The presence of soluble fluoride ion upto 1 ppm concentration in drinking water, is:

We begin by recalling the meaning of the unit “ppm”. The abbreviation “ppm” stands for “parts per million”. Quantitatively, $$1\ \text{ppm} = \frac{1\ \text{part of solute}}{10^{6}\ \text{parts of solution}}.$$ When applied to water, this means $$1\ \text{ppm} = 1\ \text{mg of solute per litre of water},$$ because one litre of water has a mass very close to $$10^{6}\ \text{mg}$$.

Now we consider fluoride ions $$\mathrm{F^-}$$ in drinking water. A very small amount of fluoride is known to interact with the surface of tooth enamel. Enamel is primarily composed of the mineral hydroxy-apatite, whose chemical formula is $$\mathrm{Ca_5(PO_4)_3OH}.$$ Fluoride ions can replace the hydroxide ion $$\mathrm{OH^-}$$ in this lattice to produce fluoro-apatite, $$\mathrm{Ca_5(PO_4)_3F}.$$

Fluoro-apatite is chemically less soluble in acids than hydroxy-apatite.
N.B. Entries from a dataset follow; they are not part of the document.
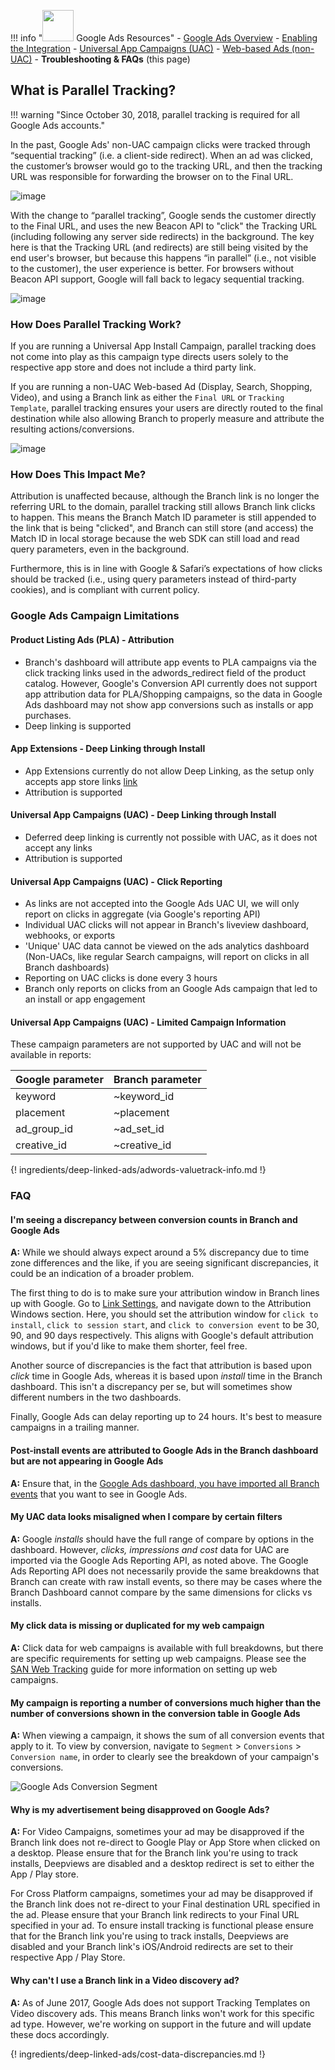 !!! info "<img src="../../../_assets/img/pages/deep-linked-ads/google/google-ads-logo.png" width="50"/> Google Ads Resources"
		- [Google Ads Overview](/pages/deep-linked-ads/google-ads-overview/)
		- [Enabling the Integration](/pages/deep-linked-ads/google-ads-enable/)
		- [Universal App Campaigns (UAC)](/pages/deep-linked-ads/google-ads-uac/)
		- [Web-based Ads (non-UAC)](/pages/deep-linked-ads/google-ads-non-uac/)
		- **Troubleshooting & FAQs** (this page)

## What is Parallel Tracking?

!!! warning "Since October 30, 2018, parallel tracking is required for all Google Ads accounts."

In the past, Google Ads' non-UAC campaign clicks were tracked through “sequential tracking” (i.e. a client-side redirect). When an ad was clicked, the customer’s browser would go to the tracking URL, and then the tracking URL was responsible for forwarding the browser on to the Final URL.

![image](/_assets/img/pages/deep-linked-ads/google/legacy-sequential-tracking.png)

With the change to “parallel tracking”, Google sends the customer directly to the Final URL, and uses the new Beacon API to "click" the Tracking URL (including following any server side redirects) in the background. The key here is that the Tracking URL (and redirects) are still being visited by the end user's browser, but because this happens “in parallel” (i.e., not visible to the customer), the user experience is better. For browsers without Beacon API support, Google will fall back to legacy sequential tracking.

![image](/_assets/img/pages/deep-linked-ads/google/new-parallel-tracking.png)

### How Does Parallel Tracking Work?

If you are running a Universal App Install Campaign, parallel tracking does not come into play as this campaign type directs users solely to the respective app store and does not include a third party link.

If you are running a non-UAC Web-based Ad (Display, Search, Shopping, Video), and using a Branch link as either the `Final URL` or `Tracking Template`, parallel tracking ensures your users are directly routed to the final destination while also allowing Branch to properly measure and attribute the resulting actions/conversions.

![image](/_assets/img/pages/deep-linked-ads/google/google-ads-non-uac.png)

### How Does This Impact Me?

Attribution is unaffected because, although the Branch link is no longer the referring URL to the domain, parallel tracking still allows Branch link clicks to happen. This means the Branch Match ID parameter is still appended to the link that is being "clicked", and Branch can still store (and access) the Match ID in local storage because the web SDK can still load and read query parameters, even in the background.

Furthermore, this is in line with Google & Safari’s expectations of how clicks should be tracked (i.e., using query parameters instead of third-party cookies), and is compliant with current policy.

### Google Ads Campaign Limitations

#### Product Listing Ads (PLA) - Attribution
- Branch's dashboard will attribute app events to PLA campaigns via the click tracking links used in the adwords_redirect field of the product catalog. However, Google's Conversion API currently does not support app attribution data for PLA/Shopping campaigns, so the data in Google Ads dashboard may not show app conversions such as installs or app purchases.
- Deep linking is supported

#### App Extensions - Deep Linking through Install
- App Extensions currently do not allow Deep Linking, as the setup only accepts app store links [link](https://support.google.com/adwords/answer/2402582?hl=en)
- Attribution is supported

#### Universal App Campaigns (UAC) - Deep Linking through Install
- Deferred deep linking is currently not possible with UAC, as it does not accept any links
- Attribution is supported

#### Universal App Campaigns (UAC) - Click Reporting
- As links are not accepted into the Google Ads UAC UI, we will only report on clicks in aggregate (via Google's reporting API)
- Individual UAC clicks will not appear in Branch's liveview dashboard, webhooks, or exports
- 'Unique' UAC data cannot be viewed on the ads analytics dashboard (Non-UACs, like regular Search campaigns, will report on clicks in all Branch dashboards)
- Reporting on UAC clicks is done every 3 hours
- Branch only reports on clicks from an Google Ads campaign that led to an install or app engagement

#### Universal App Campaigns (UAC) - Limited Campaign Information
These campaign parameters are not supported by UAC and will not be available in reports:

Google parameter | Branch parameter
--- | ---
keyword | ~keyword_id
placement | ~placement
ad_group_id | ~ad_set_id
creative_id | ~creative_id

{! ingredients/deep-linked-ads/adwords-valuetrack-info.md !}

### FAQ

#### I'm seeing a discrepancy between conversion counts in Branch and Google Ads

**A:** While we should always expect around a 5% discrepancy due to time zone differences and the like, if you are seeing significant discrepancies, it could be an indication of a broader problem.

The first thing to do is to make sure your attribution window in Branch lines up with Google. Go to [Link Settings](https://dashboard.branch.io/link-settings), and navigate down to the Attribution Windows section. Here, you should set the attribution window for `click to install`, `click to session start`, and `click to conversion event` to be 30, 90, and 90 days respectively. This aligns with Google's default attribution windows, but if you'd like to make them shorter, feel free.

Another source of discrepancies is the fact that attribution is based upon *click* time in Google Ads, whereas it is based upon *install* time in the Branch dashboard. This isn't a discrepancy per se, but will sometimes show different numbers in the two dashboards.

Finally, Google Ads can delay reporting up to 24 hours. It's best to measure campaigns in a trailing manner.

#### Post-install events are attributed to Google Ads in the Branch dashboard but are not appearing in Google Ads

**A:** Ensure that, in the [Google Ads dashboard, you have imported all Branch events](/pages/deep-linked-ads/google-ads-overview/#import-events-in-adwords) that you want to see in Google Ads.

#### My UAC data looks misaligned when I compare by certain filters

**A:** Google _installs_ should have the full range of compare by options in the dashboard. However, _clicks, impressions and cost_ data for UAC are imported via the Google Ads Reporting API, as noted above. The Google Ads Reporting API does not necessarily provide the same breakdowns that Branch can create with raw install events, so there may be cases where the Branch Dashboard cannot compare by the same dimensions for clicks vs installs.

#### My click data is missing or duplicated for my web campaign

**A:** Click data for web campaigns is available with full breakdowns, but there are specific requirements for setting up web campaigns. Please see the [SAN Web Tracking](/pages/deep-linked-ads/san-web-tracking) guide for more information on setting up web campaigns.

#### My campaign is reporting a number of conversions much higher than the number of conversions shown in the conversion table in Google Ads

**A:** When viewing a campaign, it shows the sum of all conversion events that apply to it. To view by conversion, navigate to `Segment` > `Conversions` > `Conversion name`, in order to clearly see the breakdown of your campaign's conversions.

<img src="/_assets/img/pages/deep-linked-ads/google-conversions/conversion-segment.png" alt="Google Ads Conversion Segment" class="center">

#### Why is my advertisement being disapproved on Google Ads?

**A:** For Video Campaigns, sometimes your ad may be disapproved if the Branch link does not re-direct to Google Play or App Store when clicked on a desktop. Please ensure that for the Branch link you're using to track installs, Deepviews are disabled and a desktop redirect is set to either the App / Play store.

For Cross Platform campaigns, sometimes your ad may be disapproved if the Branch link does not re-direct to your Final destination URL specified in the ad. Please ensure that your Branch link redirects to your Final URL specified in your ad. To ensure install tracking is functional please ensure that for the Branch link you're using to track installs, Deepviews are disabled and your Branch link's iOS/Android redirects are set to their respective App / Play Store.

#### Why can't I use a Branch link in a Video discovery ad?

**A:** As of June 2017, Google Ads does not support Tracking Templates on Video discovery ads. This means Branch links won't work for this specific ad type. However, we're working on support in the future and will update these docs accordingly.

{! ingredients/deep-linked-ads/cost-data-discrepancies.md !}

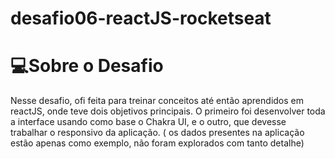 # desafio06-reactJS-rocketseat

# 💻Sobre o Desafio

Nesse desafio, ofi feita para treinar conceitos até então aprendidos em reactJS, onde teve dois objetivos principais. O primeiro foi desenvolver toda a interface usando como base o Chakra UI, e o outro, que devesse trabalhar o responsivo da aplicação. ( os dados presentes na aplicação estão apenas como exemplo, não foram explorados com tanto detalhe)

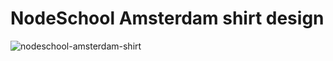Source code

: # NodeSchool Amsterdam shirt design

![nodeschool-amsterdam-shirt](https://cloud.githubusercontent.com/assets/1814479/15540419/8c7718d4-2287-11e6-8eca-edd9783f361e.png)
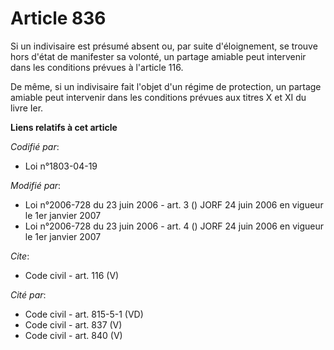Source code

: # Article 836

Si un indivisaire est présumé absent ou, par suite d'éloignement, se trouve hors d'état de manifester sa volonté, un partage
amiable peut intervenir dans les conditions prévues à l'article 116. 

De même, si un indivisaire fait l'objet d'un régime de protection, un partage amiable peut intervenir dans les conditions
prévues aux titres X et XI du livre Ier.

**Liens relatifs à cet article**

_Codifié par_:

  - Loi n°1803-04-19

_Modifié par_:

  - Loi n°2006-728 du 23 juin 2006 - art. 3 () JORF 24 juin 2006 en vigueur le 1er janvier 2007
  - Loi n°2006-728 du 23 juin 2006 - art. 4 () JORF 24 juin 2006 en vigueur le 1er janvier 2007

_Cite_:

  - Code civil - art. 116 (V)

_Cité par_:

  - Code civil - art. 815-5-1 (VD)
  - Code civil - art. 837 (V)
  - Code civil - art. 840 (V)
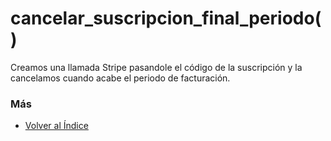 # cancelar_suscripcion_final_periodo()

Creamos una llamada Stripe pasandole el código de la suscripción y  la cancelamos cuando acabe el periodo de facturación.

### Más

  * [Volver al Índice](./index.md)
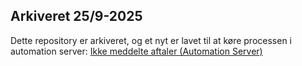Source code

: ## Arkiveret 25/9-2025
Dette repository er arkiveret, og et nyt er lavet til at køre processen i automation server:
<a href="https://github.com/AAK-MBU/MBU_IkkeMeddelteAftaler_ATS/"> Ikke meddelte aftaler (Automation Server)</a>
Therefore, when a limited quantity of fluoride (about $$1\ \text{ppm}$$) is present in water, it strengthens the enamel and makes teeth more resistant to decay caused by bacterial acids. This phenomenon is the scientific basis of community water fluoridation programmes carried out around the world.

We must also remember that only a narrow range of fluoride concentration is beneficial. If the concentration rises significantly above $$1\ \text{ppm}$$ (for example, to $$3\text{-}4\ \text{ppm}$$ or higher), chronic consumption can lead to dental fluorosis (mottling and discolouration of teeth) and at still higher levels to skeletal fluorosis, which affects bones. However, the question specifically states “up to $$1\ \text{ppm}$$”, i.e. at or below the optimal protective level.

Therefore, within the given limit of $$1\ \text{ppm}$$, the presence of soluble fluoride ion is not harmful; on the contrary, it is beneficial because it protects teeth from decay.

Among the options, the statement that matches this conclusion is “safe for teeth”.

Hence, the correct answer is Option D.